First of all, Bill C-44, which was introduced by the Minister of
Human Resources Development, is designed to help people. This
bill is the result of the program evaluation process that took
place in the maritime provinces and across Canada.
This process made us realize that we had to make some
adjustments to help workers across Canada.
Bill C-44 brings necessary changes to the employment insurance
program, changes that will benefit seasonal workers and millions
more in Canada.
For example, the bill proposes the elimination of the intensity
rule because it has not been effective and because, according to
many, it is just a punitive measure. That is the first answer I
can give the member.
Communities that depend on seasonal work will benefit from this
new measure as they will benefit from other measures proposed in
the bill.
I would like to add one basic element, namely, long term
solutions. The government is looking for long term solutions.

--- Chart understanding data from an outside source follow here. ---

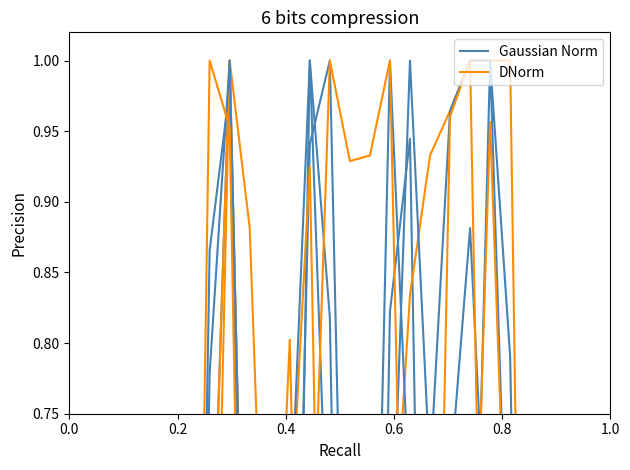

What is the value of the Gaussian Norm point at the 9th from the left?

1.0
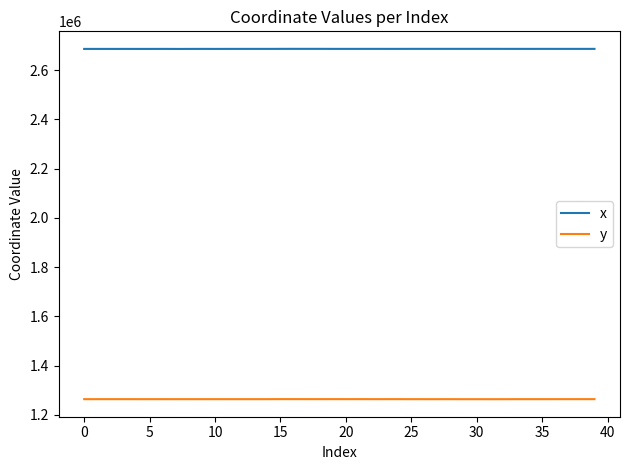

Which series has the widest spread of values?

y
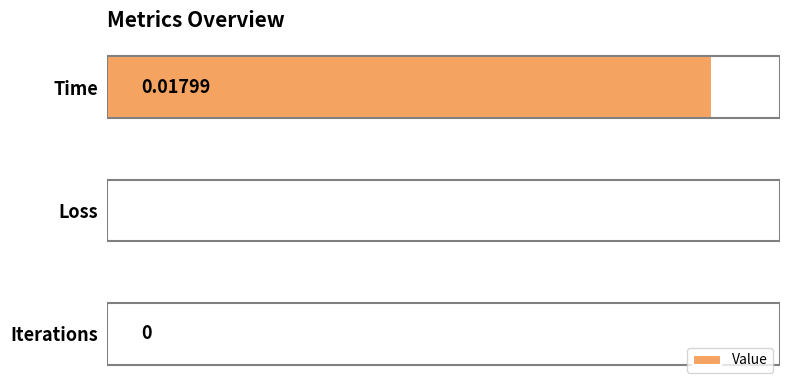

Between Time and Iterations, which is larger?

Time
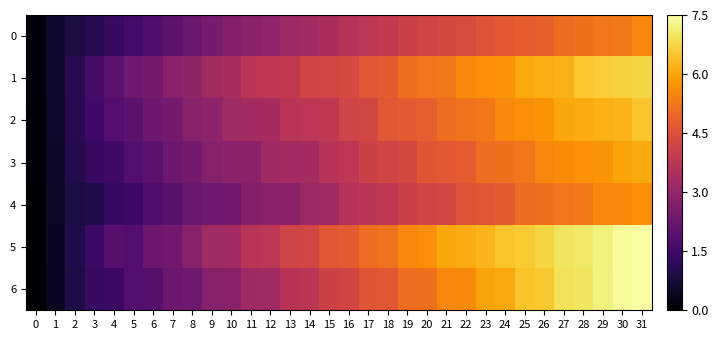

Reading left to right, list all the values displayed in this chart.

0: 0=0.2	1=0.6	2=0.9	3=1.1	4=1.3	5=1.6	6=1.8	7=2.0	8=2.2	9=2.5	10=2.7	11=2.8	12=2.9	13=3.2	14=3.3	15=3.4	16=3.6	17=3.8	18=3.9	19=4.1	20=4.2	21=4.3	22=4.3	23=4.6	24=4.7	25=4.8	26=4.8	27=5.0	28=5.1	29=5.2	30=5.3	31=5.5
1: 0=0.1	1=0.6	2=1.1	3=1.5	4=2.0	5=2.3	6=2.5	7=2.8	8=2.9	9=3.3	10=3.4	11=3.7	12=3.8	13=3.9	14=4.2	15=4.3	16=4.3	17=4.7	18=4.7	19=5.1	20=5.2	21=5.3	22=5.6	23=5.7	24=5.7	25=6.1	26=6.1	27=6.2	28=6.5	29=6.6	30=6.7	31=6.8
2: 0=0.1	1=0.6	2=1.0	3=1.5	4=1.8	5=2.0	6=2.3	7=2.4	8=2.8	9=2.9	10=3.2	11=3.3	12=3.4	13=3.7	14=3.8	15=3.8	16=4.2	17=4.2	18=4.6	19=4.7	20=4.8	21=5.1	22=5.2	23=5.2	24=5.6	25=5.6	26=5.7	27=6.0	28=6.1	29=6.2	30=6.3	31=6.5
3: 0=0.1	1=0.5	2=1.0	3=1.3	4=1.5	5=1.8	6=1.9	7=2.3	8=2.4	9=2.7	10=2.8	11=2.9	12=3.2	13=3.3	14=3.3	15=3.7	16=3.8	17=4.1	18=4.2	19=4.3	20=4.6	21=4.7	22=4.8	23=5.1	24=5.1	25=5.2	26=5.5	27=5.6	28=5.7	29=5.8	30=6.0	31=6.1
4: 0=0.1	1=0.5	2=0.9	3=1.0	4=1.3	5=1.4	6=1.8	7=1.9	8=2.2	9=2.3	10=2.4	11=2.7	12=2.8	13=2.8	14=3.2	15=3.3	16=3.6	17=3.7	18=3.8	19=4.1	20=4.2	21=4.3	22=4.6	23=4.7	24=4.7	25=5.0	26=5.1	27=5.2	28=5.3	29=5.5	30=5.6	31=5.7
5: 0=0.0	1=0.5	2=1.0	3=1.4	4=1.9	5=1.8	6=2.3	7=2.4	8=2.8	9=3.2	10=3.3	11=3.7	12=3.8	13=4.2	14=4.2	15=4.6	16=4.7	17=5.1	18=5.2	19=5.6	20=5.6	21=6.0	22=6.1	23=6.3	24=6.5	25=6.6	26=6.7	27=7.0	28=7.0	29=7.2	30=7.4	31=7.5
6: 0=0.0	1=0.5	2=0.9	3=1.3	4=1.4	5=1.8	6=1.9	7=2.3	8=2.3	9=2.7	10=2.8	11=3.2	12=3.3	13=3.7	14=3.7	15=4.1	16=4.2	17=4.6	18=4.7	19=5.1	20=5.1	21=5.5	22=5.6	23=6.0	24=6.1	25=6.5	26=6.5	27=6.9	28=7.0	29=7.2	30=7.4	31=7.5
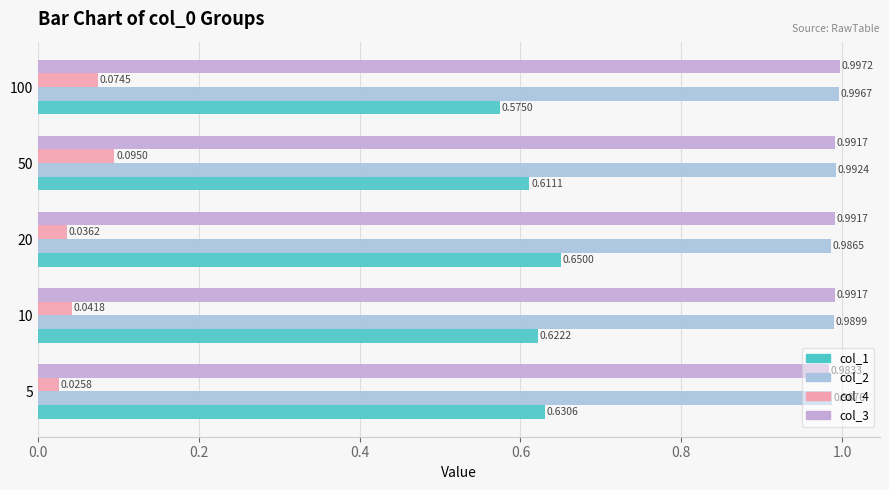

Between 20 and 100, which series saw the biggest shift?

col_1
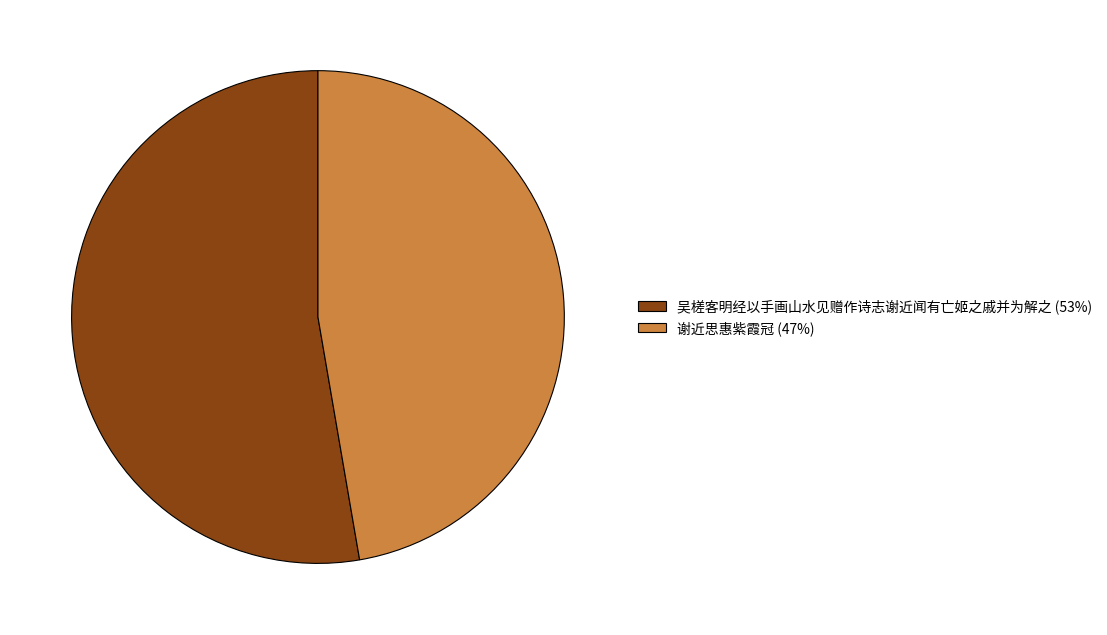

Between 谢近思惠紫霞冠 (47%) and 吴槎客明经以手画山水见赠作诗志谢近闻有亡姬之戚并为解之 (53%), which is larger?

吴槎客明经以手画山水见赠作诗志谢近闻有亡姬之戚并为解之 (53%)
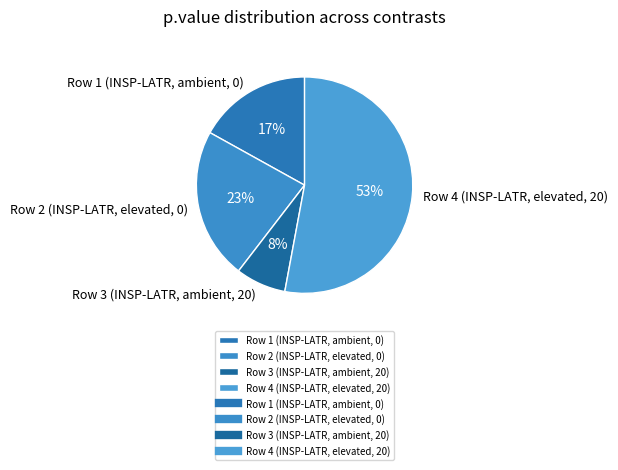

Which category has the smallest portion of the pie?

Row 3 (INSP-LATR, ambient, 20)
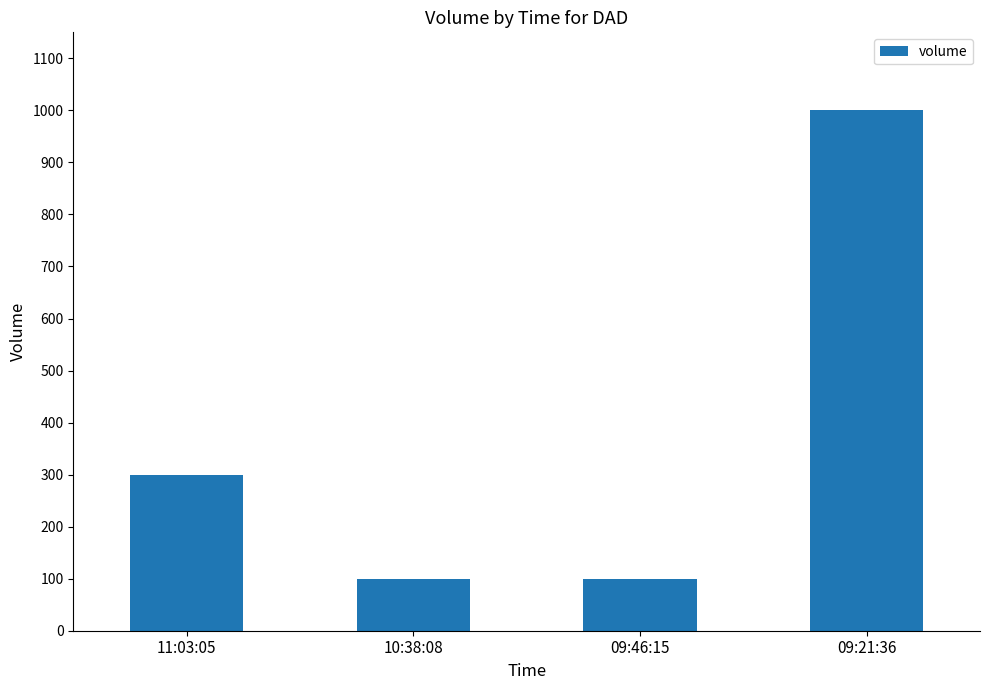

How many distinct data groups are displayed?

1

Solutions to the problems of seasonal workers call for more than
what the employment insurance program can provide.
It is hard to say this, but it is the truth, because the
solutions will require better co-operation among governments,
businesses, community leaders and individuals so that we can
improve job opportunities.
We know life is not easy in several regions of Canada, but that
is something we have to really work on.
Gilbert Dumont is the chairman of the local committee on
employment insurance in Charlevoix, a region in Quebec that
relies a lot on seasonal work. On September 13, he said “We must
look for lasting solutions to the unemployment problem in our
region, instead of relying on employment insurance”.
He is right, and as I said earlier, in partnership with
communities and businesses, we can solve this problem, which is
a concern not only for the hon. member for
Beauséjour—Petitcodiac but also for the government.
[English]
The Acting Speaker (Mr. McClelland): The motion to
adjourn the House is now deemed to have been adopted.
Accordingly, this House stands adjourned until tomorrow at
10 a.m., pursuant to Standing Order 24(1).